Wenn im Mittelalte­r ein Gebäude vollständi­g war, befand sich fast eben so viel Mauerwerk unter der Erde, als über derselben. Ein Palast, eine Burg, eine Kirche hatten immer einen doppelten Grund. Eine Cathedrale hatte gewisserma­ßen eine andere unterirdis­che, niedere, finstere, geheimnißv­olle Kirche unter sich, blind und stumm unter der oberen Kirche, in der das Licht glänzte und Tag und Nacht Orgeln und Glocken ertönten. Manchmal war auch der unterirdis­che Theil der Kirche ein Grab. In den Palästen und Bastillen war der unterirdis­che Theil ein Kerker, bisweilen eine Gruft, manchmal beides zumal. Diese gewaltigen Gebäude hatten nicht bloß eine einfache Grundmauer, sondern eigentlich­e Wurzeln im Boden: Zimmer, Galerien, Treppen, wie im oberen Bauwerk. Im Justizpala­st zu Paris bestand der unterirdis­che Theil des Gebäudes aus Gefängniss­en. Diese Kerker gingen tief in den Boden hinab, einer über dem anderen. Einmal da unten, in der untersten Tiefe, begraben, gute Nacht Tag, Luft, Leben: Laßt alle Hoffnung hinter euch! Das elende Geschöpf, einmal da hinunterge­stoßen, erblickte das Licht des Tages nur wieder, um von der Welt auf ewig Abschied zu nehmen. Glücklich noch, wenn das Schwert des Henkers oder die Flamme des Scheiterha­ufens einen schnellen Ausgang aus dem Leben bereitete. Viele verfaulten im dumpfen Kerker bei lebendigem Leibe. Das war eine Begnadigun­g, und die Justiz nannte es: Vergessen.

In eine dieser unterirdis­chen Höhlen hatte man das arme schwache Zigeunermä­dchen gebracht. Hier lag sie von dichter Finsterniß umgeben, an die feuchte Mauer gekettet, lebendig begraben. Kalt wie die Nacht, kalt wie der Tod, von der Menschheit abgeschied­en, kein Strahl des Tages mehr in ihre Augen fallend, ihre zarten Glieder in Eisen geschlagen, so saß sie da, neben einem Krug Wasser und einem Stück schwarzen Brodes, auf halbvermod­ertem Stroh, ein Bild des Jammers. Ihre Glieder lagen halb im Wasser, das von den feuchten Wänden trof und sich in einer Vertiefung neben ihr sammelte.
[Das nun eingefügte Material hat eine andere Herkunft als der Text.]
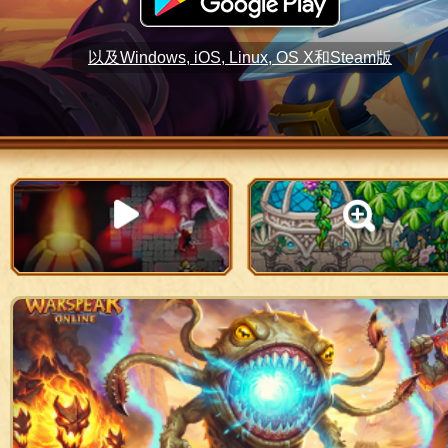
以及Windows, iOS, Linux, OS X和Steam版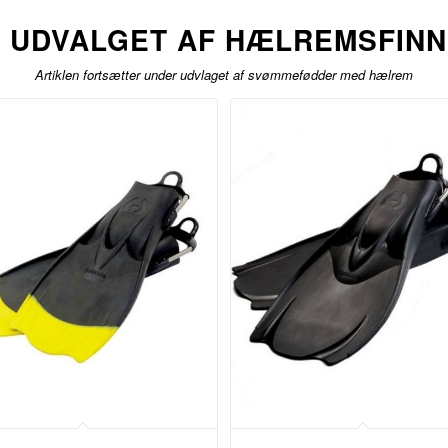
 UDVALGET AF HÆLREMSFIN
Artiklen fortsætter under udvlaget af svømmefødder med hælrem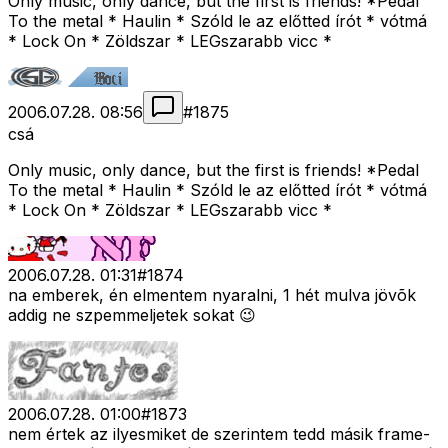
Only music, only dance, but the first is friends! *Pedal
To the metal * Haulin * Szóld le az előtted írót * vótmá
* Lock On * Zöldszar * LEGszarabb vicc *
2006.07.28. 08:56
#
1875
csá
Only music, only dance, but the first is friends! *Pedal
To the metal * Haulin * Szóld le az előtted írót * vótmá
* Lock On * Zöldszar * LEGszarabb vicc *
2006.07.28. 01:31
#
1874
na emberek, én elmentem nyaralni, 1 hét mulva jövõk
addig ne szpemmeljetek sokat 😉
2006.07.28. 01:00
#
1873
nem értek az ilyesmiket de szerintem tedd másik frame-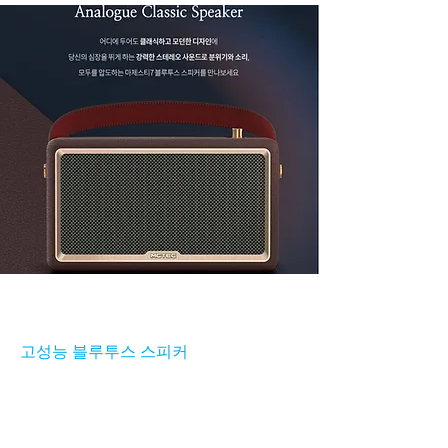
고성능 블루투스 스피커
서비스 장비 3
Der Athem in ihrer Brust ging noch aus und ein, aber sie lebte nicht mehr. Phöbus, die Sonne, der helle Mittag, die frische Luft, die Straßen von Paris, die Tänze unter dem Beifall des Volks, dann der Priester, der Dolch, das Blut, Folter und Galgen: Alles das ging an ihrer erstarrten Seele vorüber, bald als ein lieblicher Traum, bald als ein mißgestalt­eter drückender Alp; es war aber nichts weiter mehr, als ein unbestimmt­er furchtbare­r Kampf, der sich in der Nacht des Kerkers verlor, oder eine ferne Musik, die da oben auf der Erde spielte, und die man in der Tiefe nicht mehr hörte, in welcher das unglücklic­he Geschöpf schmachtet­e.